Andrea Scher is a as an artist, photographer, life coach and jewellery designer who is redefining what it means to be a SUPERHERO.
What do you do and how did you start?
I have a company called Superhero Designs. I design chunky, wild, colorful jewelry for superheroes.
How old were you when you realized you wanted to do what you’re currently doing and how old were you when you actually began?
At 10 years old, I had a little business selling jewelry. I would walk around Carmel, California selling earrings I had made out of tiny toy rubber animals. I also painted and wrote novels and did all sorts of wonderfully creative things I would be terrified to do now.
At 21 I graduated from UC Santa Barbara with a BA in Economics. At this point I was very clear that I didn’t want to pursue finance, and began my journey to discover what I could do creatively instead. The best job I ever found was working with the author and artist SARK. I worked with her for almost five years and then at 29, started my own company.
What jobs did you have before you went out on your own?

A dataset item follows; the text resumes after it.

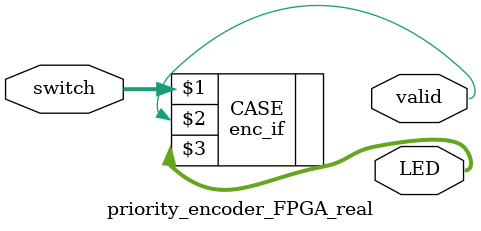
<source format=v>
module priority_encoder_FPGA_real(input [7:0] switch, output [2:0] LED, output valid);
    enc_if CASE(switch[7:0],valid,LED[2:0]);   // connect the DUTendmodule
endmodule
</source>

Coffee slinger, quality control at a textile company, retail clothing salesperson, gift product designer/book production manager for SARK. The most hilarious job I ever had was dressing up as “The Pink Man”, the cartoon character who does movie reviews for the San Francisco Chronicle. I wore an enormous pink rubber suit, (like those costumes you see at Disneyland) and went to publicity events and gave away free things and took photos with people.
What steps did you take to create your own business?
Read lots of books about business, designed a web site, interviewed other business owners, made lots of mistakes, asked lots of questions.
What kind of formal education, training or experience do you have that applies to what you do?
I am a self-taught artist and living proof that one doesn’t need a degree in art to make a living as an artist. Nevertheless, I love taking classes! I’ve taken metalsmithing, silkscreening, spanish, photography, image transfer onto fabric, and sewing. Some of these things fit directly into my business, others just teach me a new way of playing with color, texture, line, etc. It all contributes to an aesthetic and a style. I’ve tried to craft my own curriculum out of things that call to me and sound like fun. If it doesn’t sounds fun, I don’t take the class.
On the business side, I was mentored by SARK and her company for four and a half years. Working within the environment that I wanted to create for myself was an incredible opportunity. If you work for people you admire, you are bound to learn a way of doing business that resonates with your own style. Apprenticeships are invaluable!
What is the most rewarding aspect of what you do? The most frustrating?
I run my company professionally, but there is a lightness and casual quality about the way I do business. There is a focus on fun. I wear furry cat hats to work. I play loud music and dance around in my pajamas. I have long lunches with unemployed friends. I see matinees and go to yoga in the afternoon. If I feel stressed out, I jump on my bicycle and ride to the photo booth at Ocean Beach. When I want to travel, I create business trips and find new accounts in places I’ve wanted to visit.
The challenge that I didn’t expect was the isolation. I had always craved my alone time, yearned for space and hours to be creative. But now that my entire life is that, it doesn’t taste as sweet as it once did. I get lonely being in the house all day and get far too deep in my head. I think myself into sad, unnecessary places. What keeps me going are all of the people that I’ve met through this work. People write to me and say that when they need to feel extra courageous they put on their superhero necklace (or bracelet) and they feel more wild and alive. One woman wrote to me and said that her’s was “literally, happiness in a necklace.” These messages are invaluable to me!
Do you have any fears about what you do, and if so, how do you deal with them?
I have so many fears. Here are a few:
Fear of not making enough money.
Fear of my work being rejected.
Fear of loneliness.
I’ve tempered many of these fears by building a community of other women entrepreneurs. When I first started my company, I interviewed as many women business owners as I could find. I gained lots of useful information, but mostly, I built a community of people who I drawn upon for support daily.
What kind of work environment do you have?
I work at home in the attic. It’s a big beautiful space.
Have you encountered any financial obstacles, and if so, how did you overcome them?
Hell yeah.¬†I haven’t overcome them yet.
Who or what are your inspirations?
- cherry red and apple green
- Alice Neel (painter)
- Jonatha Brooke (singer, songwriter)
- The Art Spirit by Robert Henri
- Alex Beauchamp
- The Seed Handbook by Lynne Frank
- Creativity Explored
- Sabrina Ward Harrison
- Jill Platner
- so many!!!!
Words of advice for those pursuing their creative goals:
Don’t be afraid to make mistakes. There is no way to know everything about your creative endeavor until you start doing it. Don’t wait, thinking that you’ll start when you know what you’re doing. This will only paralyze you and keep you from ever beginning it.